> _ABOUT THIS EXERCISE_: Each line of the data that includes "Figure" must be copied.

[Collected data entries]
--------------------------------

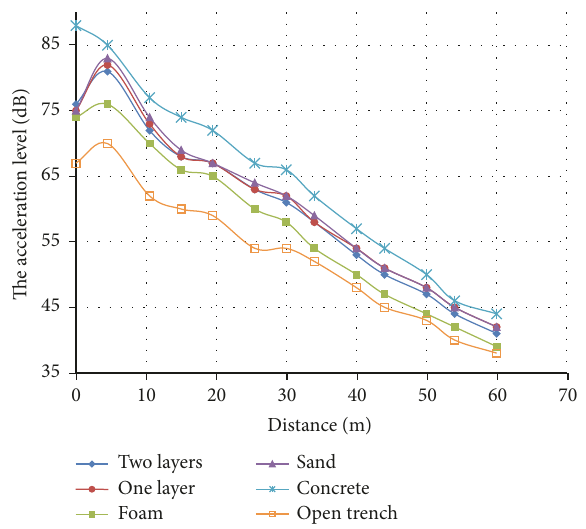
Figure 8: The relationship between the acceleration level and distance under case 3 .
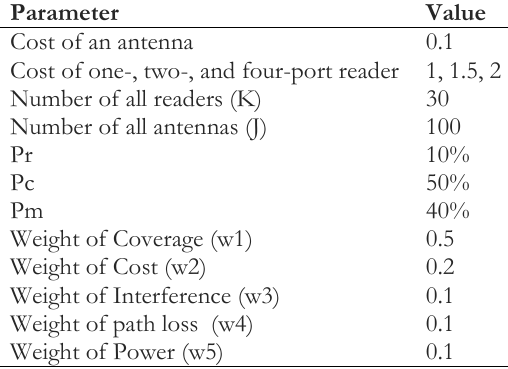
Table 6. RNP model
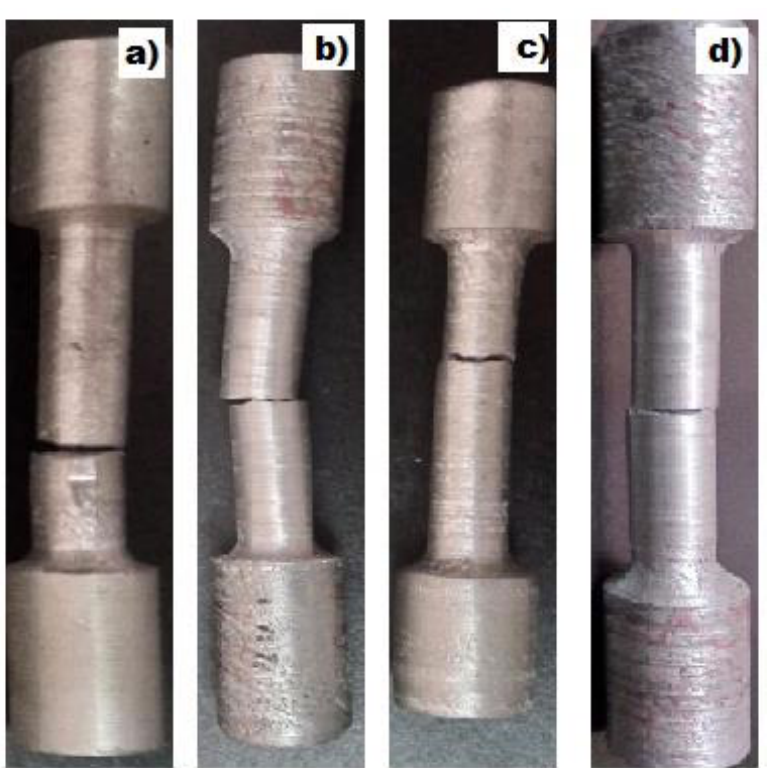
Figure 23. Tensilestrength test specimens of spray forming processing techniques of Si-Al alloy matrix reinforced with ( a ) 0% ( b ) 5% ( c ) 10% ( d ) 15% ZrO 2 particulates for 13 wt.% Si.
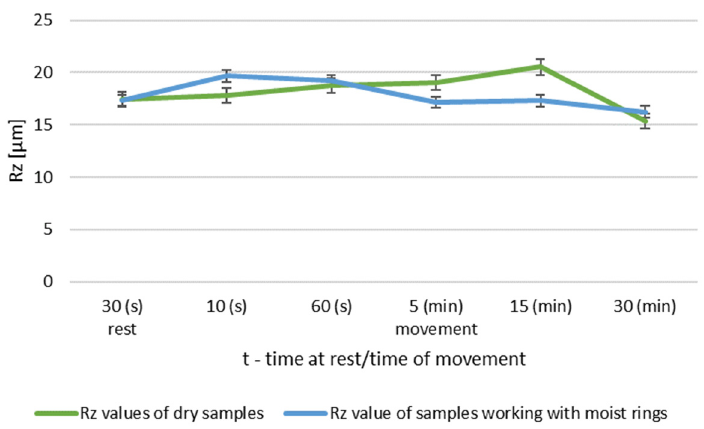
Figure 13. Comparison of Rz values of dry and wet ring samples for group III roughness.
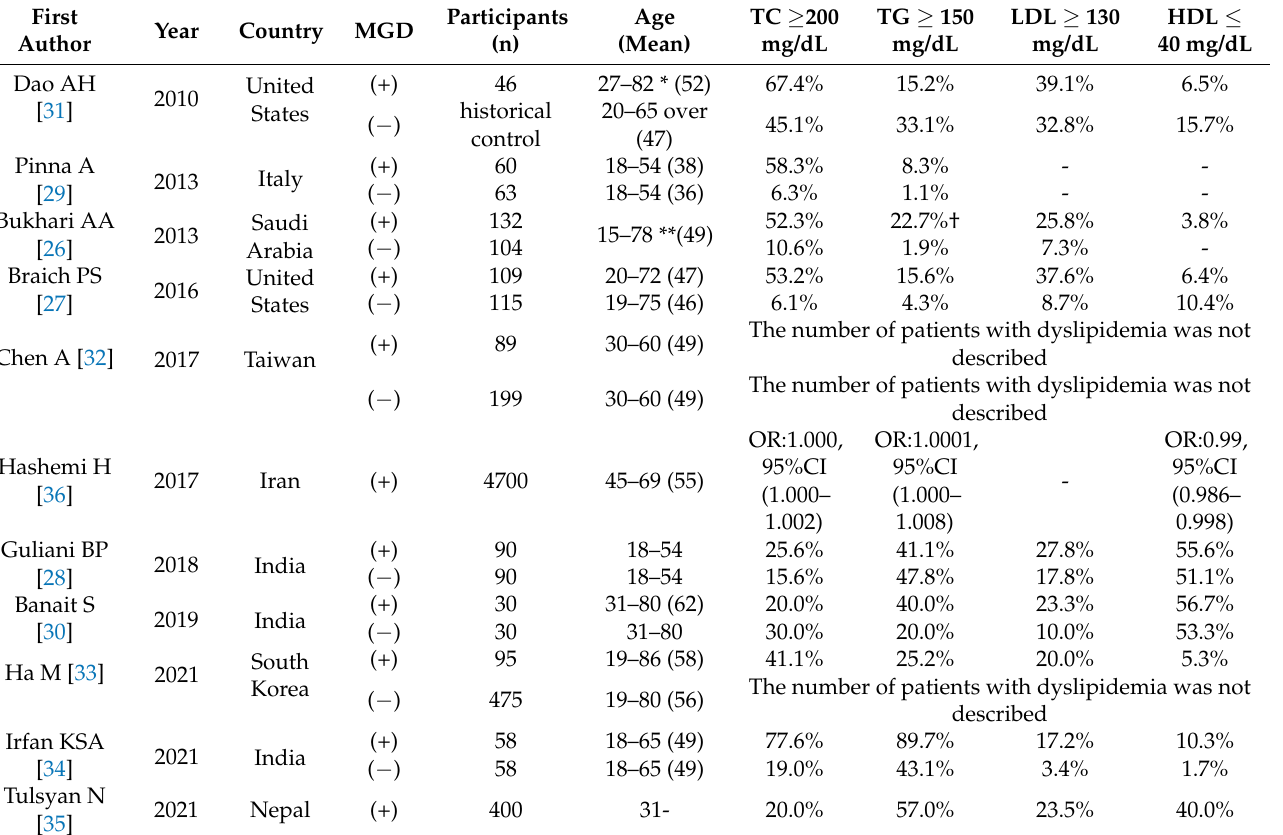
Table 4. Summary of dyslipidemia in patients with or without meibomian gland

--------------------------------

> _ANSWER FOR THE TASK_:
Figure 8: The relationship between the acceleration level and distance under case 3 .
Figure 23. Tensilestrength test specimens of spray forming processing techniques of Si-Al alloy matrix reinforced with ( a ) 0% ( b ) 5% ( c ) 10% ( d ) 15% ZrO 2 particulates for 13 wt.% Si.
Figure 13. Comparison of Rz values of dry and wet ring samples for group III roughness.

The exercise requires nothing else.